Extrait choisi:
+++++

Résumé :
Dans le Piémont depuis les années 90 une centaine de micro-brasseries ont été ouvertes. L’une d’entre elle, la coopératice Pausa Cafe, porte un projet social ambitieux, notamment la réinsertion sociale et économique de détenus. La bière est brassée au sein même de la prison, et les détenus y travaillant sont payés 600 euros par mois pour 20 heures de travail hebdomadaire. La production, qui fait la part belle à des produits originaux et de qualité, connais un certain succès.
Gastronomie piémontaise
Sillonner les campagnes piémontaises a un prix (celui de l’essence notamment) mais on y trouve quelques récompenses au gré des belles rencontres que l’on y fait: Grignolino d’Asti, Ruche’ di Castagnole Monferrato, Barbera d’Alba, oranges et bergamotes de Rosarno (les bonnes, produites sans pesticides ni esclavage), là encore Robiola di Roccaverano, chicorée du voisin, fraises du jardin, voir des bois, gâteau à la noisette piémontaise, miel de châtaignier…
La gastronomie piémontaise ne se résume pas, loin s’en faut, à la barquette de patates dégoulinantes de mayonnaise gélatineuse où se noient quelques misérables dés de jambon de porc carré.
Je laisserai cependant de côté les Carne cruda, Gianduiotto, Bagna cauda, Plin et autres riches spécialités pour explorer un domaine moins typique mais néanmoins un peu plus rafraîchissant: la bière.

+++++

Données extraites:
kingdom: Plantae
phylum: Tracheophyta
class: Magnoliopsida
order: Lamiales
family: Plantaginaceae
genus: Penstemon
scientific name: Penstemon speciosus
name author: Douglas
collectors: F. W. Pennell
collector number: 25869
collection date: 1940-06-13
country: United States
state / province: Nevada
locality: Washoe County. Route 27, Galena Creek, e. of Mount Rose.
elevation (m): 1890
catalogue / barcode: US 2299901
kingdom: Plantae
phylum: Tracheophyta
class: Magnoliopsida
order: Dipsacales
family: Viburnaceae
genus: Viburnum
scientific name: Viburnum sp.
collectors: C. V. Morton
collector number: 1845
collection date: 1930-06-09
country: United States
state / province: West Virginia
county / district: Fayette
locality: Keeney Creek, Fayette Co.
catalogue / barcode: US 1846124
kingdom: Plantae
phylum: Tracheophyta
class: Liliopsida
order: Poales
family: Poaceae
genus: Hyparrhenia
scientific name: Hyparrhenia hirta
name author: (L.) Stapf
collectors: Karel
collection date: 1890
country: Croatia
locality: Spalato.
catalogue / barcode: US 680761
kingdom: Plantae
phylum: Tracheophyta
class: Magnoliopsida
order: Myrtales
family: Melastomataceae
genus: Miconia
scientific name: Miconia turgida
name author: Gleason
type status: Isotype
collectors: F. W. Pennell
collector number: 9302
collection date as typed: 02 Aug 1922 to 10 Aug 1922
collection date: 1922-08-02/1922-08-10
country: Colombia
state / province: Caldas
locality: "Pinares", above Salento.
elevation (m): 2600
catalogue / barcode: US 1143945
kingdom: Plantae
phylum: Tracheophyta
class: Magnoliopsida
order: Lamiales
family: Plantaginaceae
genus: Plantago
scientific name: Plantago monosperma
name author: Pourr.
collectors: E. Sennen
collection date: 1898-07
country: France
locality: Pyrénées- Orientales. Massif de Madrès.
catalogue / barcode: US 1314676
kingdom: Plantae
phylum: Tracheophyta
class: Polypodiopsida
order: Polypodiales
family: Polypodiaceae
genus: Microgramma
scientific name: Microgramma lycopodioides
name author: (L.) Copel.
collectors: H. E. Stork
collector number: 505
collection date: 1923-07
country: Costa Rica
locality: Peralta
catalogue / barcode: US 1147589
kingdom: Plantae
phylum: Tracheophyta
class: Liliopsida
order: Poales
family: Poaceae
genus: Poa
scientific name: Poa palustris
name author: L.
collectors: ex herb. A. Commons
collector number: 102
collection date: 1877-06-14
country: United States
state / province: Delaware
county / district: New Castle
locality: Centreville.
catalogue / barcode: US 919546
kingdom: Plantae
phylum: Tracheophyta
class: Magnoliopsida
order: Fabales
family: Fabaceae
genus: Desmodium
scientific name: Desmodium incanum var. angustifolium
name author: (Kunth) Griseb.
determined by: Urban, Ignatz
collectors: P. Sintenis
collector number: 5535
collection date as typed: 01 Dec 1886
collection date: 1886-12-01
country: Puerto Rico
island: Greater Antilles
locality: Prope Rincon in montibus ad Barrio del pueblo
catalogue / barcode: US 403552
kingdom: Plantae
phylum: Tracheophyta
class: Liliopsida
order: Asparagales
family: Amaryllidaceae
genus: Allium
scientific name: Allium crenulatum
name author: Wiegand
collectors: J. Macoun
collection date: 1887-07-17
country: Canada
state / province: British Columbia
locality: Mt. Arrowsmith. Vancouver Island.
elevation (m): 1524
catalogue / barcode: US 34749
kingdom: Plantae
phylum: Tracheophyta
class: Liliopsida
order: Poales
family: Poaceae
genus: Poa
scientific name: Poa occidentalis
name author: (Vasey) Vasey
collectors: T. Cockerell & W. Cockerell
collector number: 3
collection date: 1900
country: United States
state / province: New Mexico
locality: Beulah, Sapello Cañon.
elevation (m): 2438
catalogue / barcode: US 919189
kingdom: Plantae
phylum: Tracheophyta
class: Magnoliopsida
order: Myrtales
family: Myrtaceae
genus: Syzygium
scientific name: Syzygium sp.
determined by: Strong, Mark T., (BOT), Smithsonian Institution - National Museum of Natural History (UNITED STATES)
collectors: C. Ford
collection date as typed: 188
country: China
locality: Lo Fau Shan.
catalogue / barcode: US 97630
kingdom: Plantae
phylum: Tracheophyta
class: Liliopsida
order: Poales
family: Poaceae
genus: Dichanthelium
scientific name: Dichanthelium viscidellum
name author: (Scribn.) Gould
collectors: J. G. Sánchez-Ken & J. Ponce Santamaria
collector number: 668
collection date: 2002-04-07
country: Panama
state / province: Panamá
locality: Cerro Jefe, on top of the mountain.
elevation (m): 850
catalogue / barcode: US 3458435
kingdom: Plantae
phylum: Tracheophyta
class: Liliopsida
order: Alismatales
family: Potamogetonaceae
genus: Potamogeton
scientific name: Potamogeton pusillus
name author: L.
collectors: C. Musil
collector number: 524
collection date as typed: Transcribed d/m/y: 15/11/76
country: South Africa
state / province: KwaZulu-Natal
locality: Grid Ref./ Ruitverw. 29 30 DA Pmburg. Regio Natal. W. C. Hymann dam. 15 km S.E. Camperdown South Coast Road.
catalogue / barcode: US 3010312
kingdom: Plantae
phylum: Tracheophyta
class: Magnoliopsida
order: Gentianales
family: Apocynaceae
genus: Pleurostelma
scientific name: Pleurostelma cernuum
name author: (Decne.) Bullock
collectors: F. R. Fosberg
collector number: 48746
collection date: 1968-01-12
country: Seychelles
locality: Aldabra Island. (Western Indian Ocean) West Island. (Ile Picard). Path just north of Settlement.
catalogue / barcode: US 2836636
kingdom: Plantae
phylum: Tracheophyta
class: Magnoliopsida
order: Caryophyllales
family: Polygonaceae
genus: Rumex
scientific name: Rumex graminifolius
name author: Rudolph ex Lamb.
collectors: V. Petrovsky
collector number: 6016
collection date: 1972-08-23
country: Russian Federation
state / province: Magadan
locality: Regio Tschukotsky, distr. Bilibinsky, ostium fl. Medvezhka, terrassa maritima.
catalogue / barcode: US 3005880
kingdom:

+++++

Liste des tâches:
A – Dressez la liste des spécialités que l'extrait sur le Piémont annonce laisser de côté pour parler de la bière.
B – Rédigez la suite de l'extrait sur le Piémont en reprenant juste après sa dernière phrase.
Les entrées n'ont aucun rapport avec l'extrait sur le Piémont.

Réponses par tâche:
A – Carne cruda, Gianduiotto, Bagna cauda, Plin

B –
L’ère des micro-brasseries artisanales
Depuis le milieu des années 90 fleurissent en effet en Italie les micro-brasseries artisanales, au nombre de 120 environ aujourd’hui, qui viennent concurrencer en qualité plutôt qu’en quantité les bières industrielles (Nastro Azzurro, Moretti, etc). S’est naturellement développée en parallèle une culture de la bière, donnant lieu à des manifestations locales gastronomiques, les « sagre » chères aux campagnes italiennes. C’est justement lors d’une des ces fêtes de la bière artisanale à Saluzzo que j’ai eu l’occasion de goûter quelques créations de la brasserie locale Pausa Cafè. En discutant quelques minutes avec Andrea le maître brasseur, je découvre, au delà d’une belle amertume, un projet de coopérative plutôt intéressant, et je saute donc sur l’invitation à venir visiter la brasserie et rencontrer l’équipe.
Cooperative Pausa Cafe
Quelques jours plus tard, après quelques formalités administratives, je me retrouve dans la Casa di Reclusione “Rodolfo Morandi” de Saluzzo.
En prison donc, car c’est là la particularité de cette brasserie, elle fait partie de Pausa Café, une coopérative sociale tournée vers le développement économique solidaire, dont une des principales activités est la réinsertion sociale et économique des détenus.
Je passe le premier portique où les quatre gardiens font tout leur possible pour faire vivre la légende propre à leur profession,( – »aimable comme une porte de prison! » aurait immanquablement lâché ma grand-mère-moi je me retiens, en raison d’une légère allergie aux clichés).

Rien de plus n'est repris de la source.